All the while the man who had been a dying boy sat at the table of wealth, and laughed at how business was good, and how easy it was for a person of some knowledge to manufacture plague and mayhem. “It is amazing what can be done, when the blood of the beasts is brought into the house of man, and what sicknesses can be created, and for our benefit” said Marburg. He and his merchant lord ate and drank well, and marveled at the profits that could be had when disaster was rampant, and ignorance rife.
The monk tried to awaken here, but paralysis was upon him, holding him down, making him watch.
The stricken boy was middle aged now, and of fair means. His home was large and his servants many. He was proud that he had risen from humble beginnings all on his own and without any help. He liked to say that one must be willing to seize one’s own life and create your own fortune. You could not rely on the mercy of others. How he squared this with the fact of his own miraculous childhood healing was the question in the mind of the monk as he watched and listened.

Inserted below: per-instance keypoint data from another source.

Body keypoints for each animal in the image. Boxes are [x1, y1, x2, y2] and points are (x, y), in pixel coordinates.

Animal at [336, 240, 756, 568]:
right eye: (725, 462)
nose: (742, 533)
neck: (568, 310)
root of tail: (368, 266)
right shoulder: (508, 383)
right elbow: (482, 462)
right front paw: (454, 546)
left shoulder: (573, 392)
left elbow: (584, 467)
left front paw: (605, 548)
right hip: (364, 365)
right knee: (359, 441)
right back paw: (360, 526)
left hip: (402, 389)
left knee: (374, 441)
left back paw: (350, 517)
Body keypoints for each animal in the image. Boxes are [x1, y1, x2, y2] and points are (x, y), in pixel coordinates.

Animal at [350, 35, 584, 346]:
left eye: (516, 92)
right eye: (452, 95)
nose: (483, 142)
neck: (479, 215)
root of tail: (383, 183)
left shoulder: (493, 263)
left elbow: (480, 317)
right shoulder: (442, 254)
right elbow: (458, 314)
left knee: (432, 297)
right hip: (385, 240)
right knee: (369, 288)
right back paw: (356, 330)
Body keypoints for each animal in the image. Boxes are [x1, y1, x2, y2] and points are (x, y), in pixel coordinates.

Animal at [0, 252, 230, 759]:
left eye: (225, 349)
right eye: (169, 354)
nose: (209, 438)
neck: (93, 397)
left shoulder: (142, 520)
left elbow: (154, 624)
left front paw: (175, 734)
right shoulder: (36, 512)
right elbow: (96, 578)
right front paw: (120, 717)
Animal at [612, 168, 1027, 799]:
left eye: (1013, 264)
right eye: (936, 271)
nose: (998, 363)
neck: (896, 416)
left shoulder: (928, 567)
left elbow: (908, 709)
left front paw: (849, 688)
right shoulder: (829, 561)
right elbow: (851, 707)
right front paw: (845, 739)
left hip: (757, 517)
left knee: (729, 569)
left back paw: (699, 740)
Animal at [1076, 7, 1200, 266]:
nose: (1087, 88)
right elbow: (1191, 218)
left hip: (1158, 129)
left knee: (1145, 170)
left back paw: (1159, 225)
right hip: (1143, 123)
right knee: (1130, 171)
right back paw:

But to the man now, all was science and education, and he knew that miracles did not occur. “The monks like to keep the people dreaming of God or magic, and keep the true science at work hidden,” he oft said. He spent his early years educating himself and studying at the feet of many learned men. He knew better than to believe that as a boy he had been brought to health by a rotting old hooded man who lived in the woods and ate dandelions. (He suspected that the monk ate no such thing, but it was always a high point in his talks to others when he referred to “that dandelion eater”.)
The monk awoke from the dream stricken with despair, for even before he had healed the child, he had known that he should not. And now this dream was just confirmation, the writing on the wall of his mind.
That was then, so many, many years back. Today he sat and sipped his tea and honey, and felt the snow on his skin, which soothed. A rider appeared in the distance. He appeared to struggle in the weather, and eventually arrived at the feet of the monk.
“Oh sir, you must come. The leaders are calling out for you, for a plague has hit the city on the plain, and many have already died. The food is short, and some have taken up the children for food. It is hell. Have mercy upon us, and come.”
The monk nodded his head, grabbed his staff, and whistled for his horse. “I will do what I can, and what is right,” he said, heart in mourning.